Le invitaría a que se ponga el termómetro. Para qué, si estoy bien, no noto que tenga fiebre, dirán quienes efectivamente no están pasando o ya han despedido a cualquiera de los fenómenos virales que nos visitan. Precisamente para eso, para identificar su temperatura habitual. Si el resultado ronda los 36-37 grados forma usted parte de un grupo privilegiado. ¿Qué no lo sabía? Pues así de claro. Lo digo sin ninguna formación sanitaria, pero con la absoluta seguridad que me da no formar parte de ese colectivo.

Como otras personas que comparten mi sensación de vivir en un no lugar, en un margen no contemplado por la estadística, yo me muevo en torno a los 35 grados. Esto quiere decir que si alcanzo los 36,5 ya estoy afectada y con 37,5 soy un trapo.

Por regla general, cuando me pasa y lo comunico, y este año ya van dos veces, la respuesta invariable es eso no es fiebre. Mira qué bien.

● Aplica lo leído:
• a. Enumera todas las cifras de temperatura que aparecen en el texto sobre la fiebre.
• b. Reescribe el texto sobre la fiebre desde "Le invitaría a" hasta "de ese colectivo.", ambos incluidos, y pon "termómetro digital" en lugar de "termómetro".
• c. Según el texto sobre la fiebre, ¿en torno a qué temperatura se mueve habitualmente quien escribe?
El material que viene a continuación es independiente del texto.

● Datos en estudio:
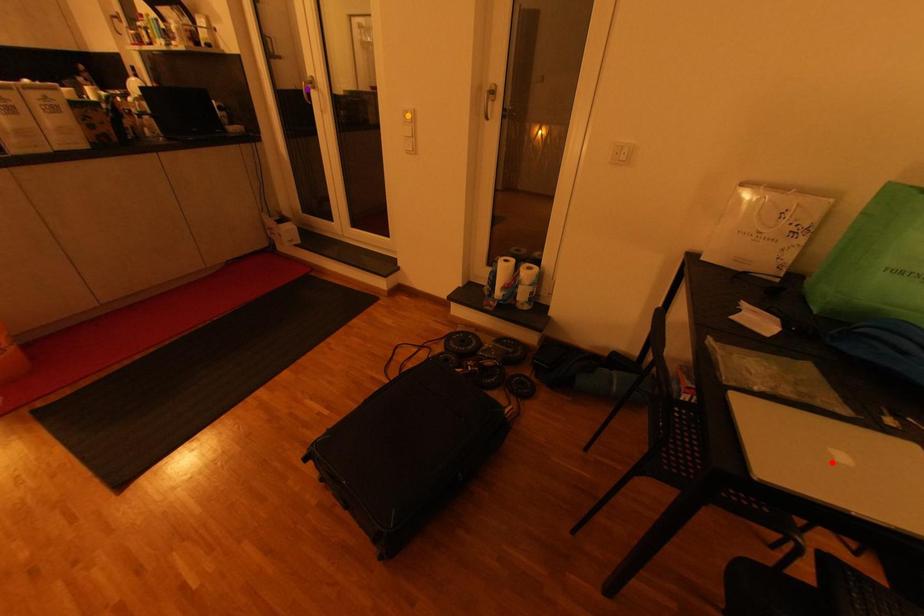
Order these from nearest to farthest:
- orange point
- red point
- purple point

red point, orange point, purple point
* * *
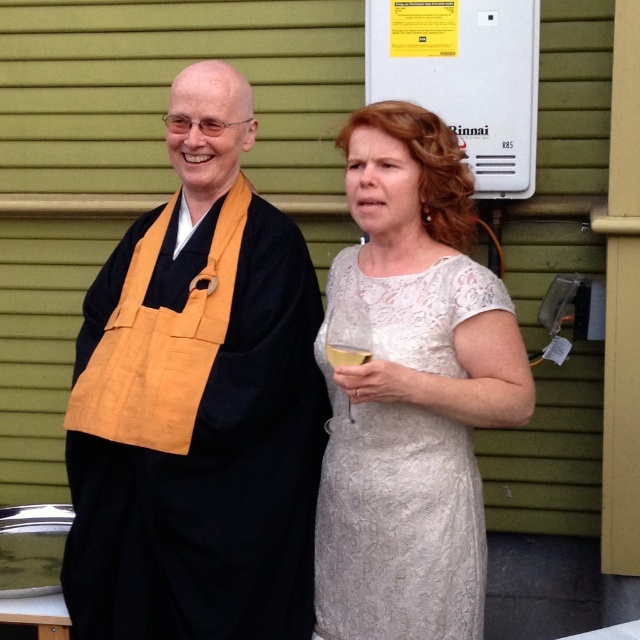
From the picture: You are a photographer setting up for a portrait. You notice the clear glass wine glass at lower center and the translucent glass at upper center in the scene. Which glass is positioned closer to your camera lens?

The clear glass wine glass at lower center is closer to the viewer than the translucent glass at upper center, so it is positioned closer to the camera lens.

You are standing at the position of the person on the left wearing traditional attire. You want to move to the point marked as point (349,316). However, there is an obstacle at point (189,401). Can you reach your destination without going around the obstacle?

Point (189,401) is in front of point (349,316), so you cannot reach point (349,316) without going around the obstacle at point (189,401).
...
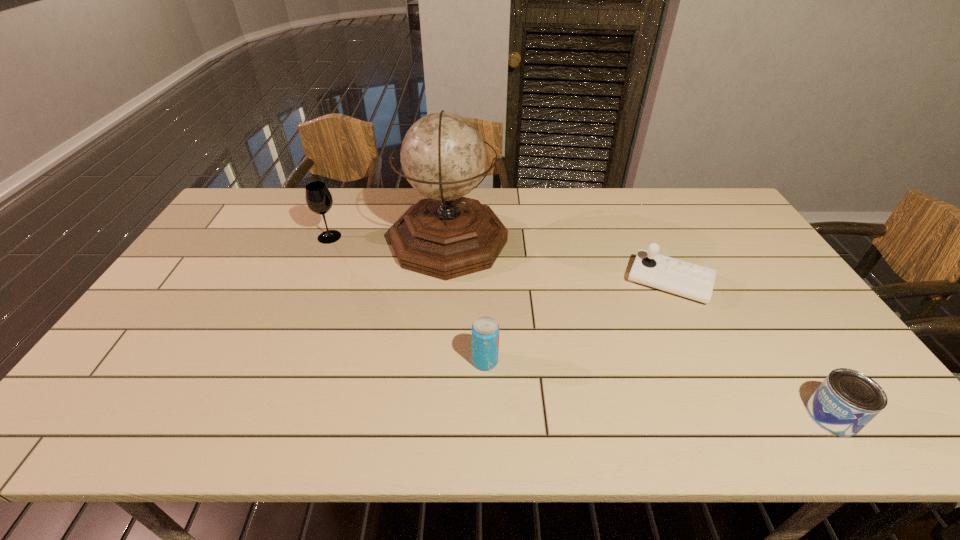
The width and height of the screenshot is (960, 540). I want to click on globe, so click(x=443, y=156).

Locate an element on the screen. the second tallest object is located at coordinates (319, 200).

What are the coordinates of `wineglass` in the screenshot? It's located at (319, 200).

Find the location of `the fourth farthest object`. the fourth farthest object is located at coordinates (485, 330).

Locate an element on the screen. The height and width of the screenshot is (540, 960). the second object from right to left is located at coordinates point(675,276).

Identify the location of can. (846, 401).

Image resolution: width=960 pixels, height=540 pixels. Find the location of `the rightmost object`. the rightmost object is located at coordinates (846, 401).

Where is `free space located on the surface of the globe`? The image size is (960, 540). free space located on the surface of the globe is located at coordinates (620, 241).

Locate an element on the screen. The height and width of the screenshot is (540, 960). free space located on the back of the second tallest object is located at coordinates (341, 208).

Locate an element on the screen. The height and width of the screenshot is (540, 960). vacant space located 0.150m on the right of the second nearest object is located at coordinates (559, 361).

● Resultados por tarea:
• a. 36-37 grados; 35 grados; 36,5; 37,5

• b.
Le invitaría a que se ponga el termómetro digital. Para qué, si estoy bien, no noto que tenga fiebre, dirán quienes efectivamente no están pasando o ya han despedido a cualquiera de los fenómenos virales que nos visitan. Precisamente para eso, para identificar su temperatura habitual. Si el resultado ronda los 36-37 grados forma usted parte de un grupo privilegiado. ¿Qué no lo sabía? Pues así de claro. Lo digo sin ninguna formación sanitaria, pero con la absoluta seguridad que me da no formar parte de ese colectivo.

• c. En torno a los 35 grados.